Task brief:
The whole listing that follows, pictures excepted, should be printed again exactly as given.

Dataset section:
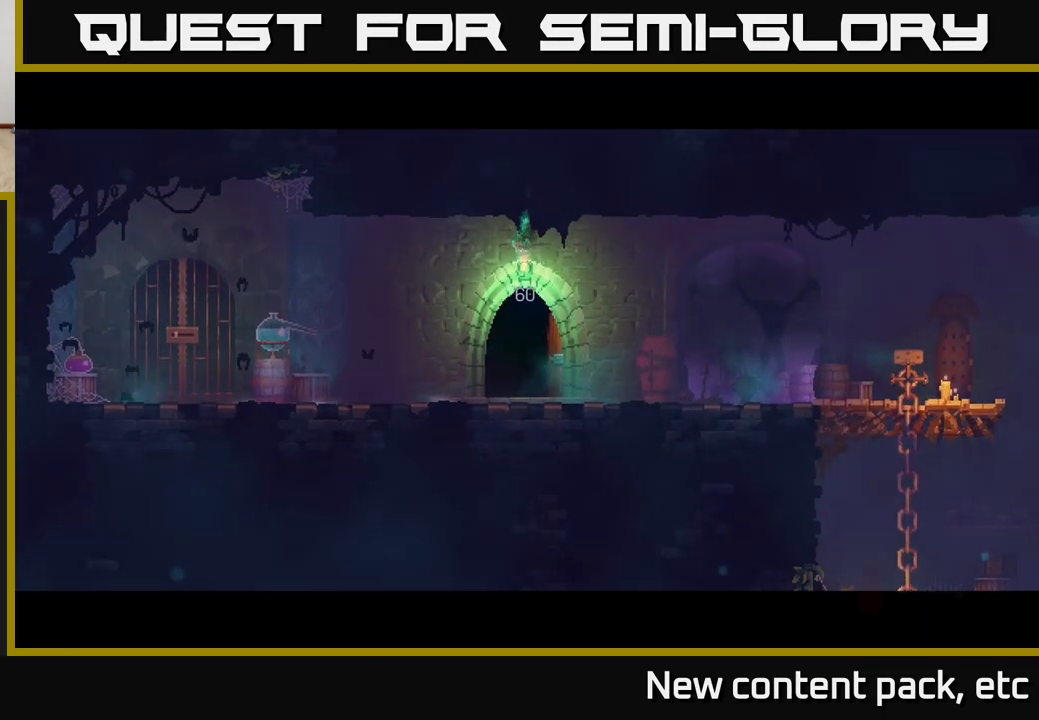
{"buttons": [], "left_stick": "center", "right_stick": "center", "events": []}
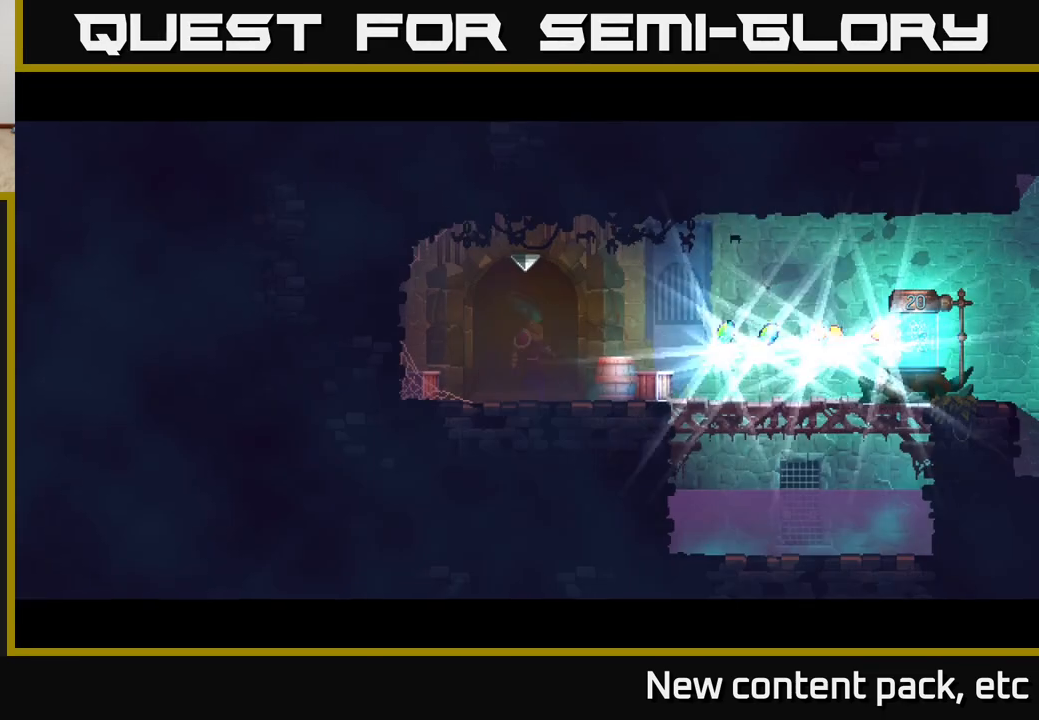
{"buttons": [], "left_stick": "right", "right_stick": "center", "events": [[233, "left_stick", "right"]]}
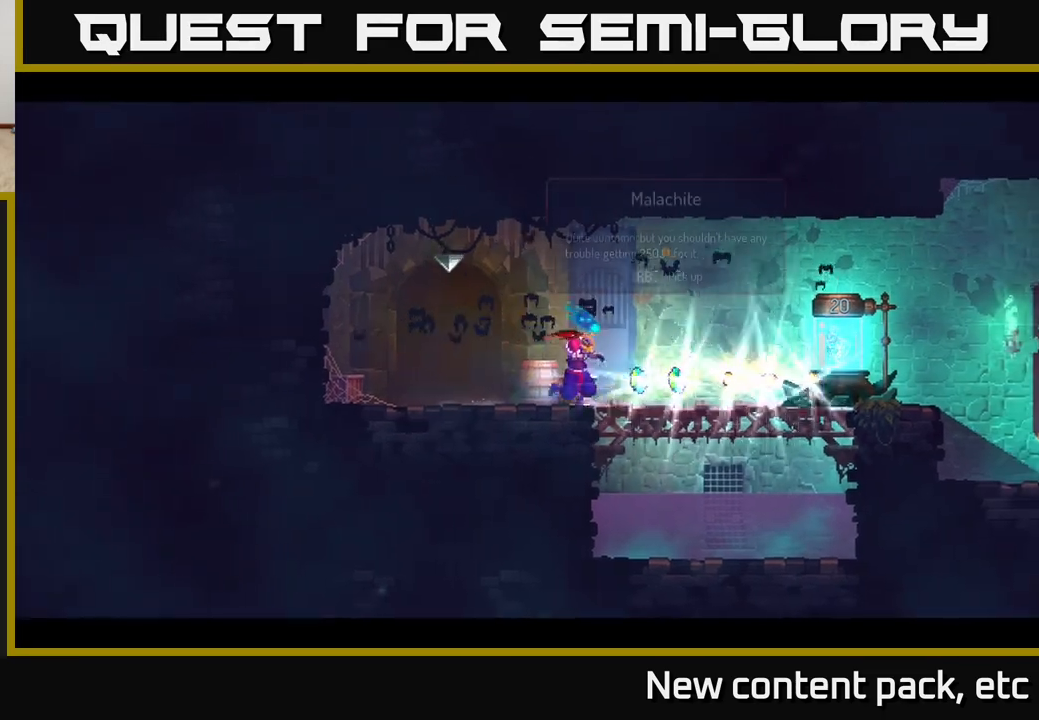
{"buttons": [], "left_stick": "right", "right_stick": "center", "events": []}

Response:
{"buttons": [], "left_stick": "center", "right_stick": "center", "events": []}
{"buttons": [], "left_stick": "right", "right_stick": "center", "events": [[233, "left_stick", "right"]]}
{"buttons": [], "left_stick": "right", "right_stick": "center", "events": []}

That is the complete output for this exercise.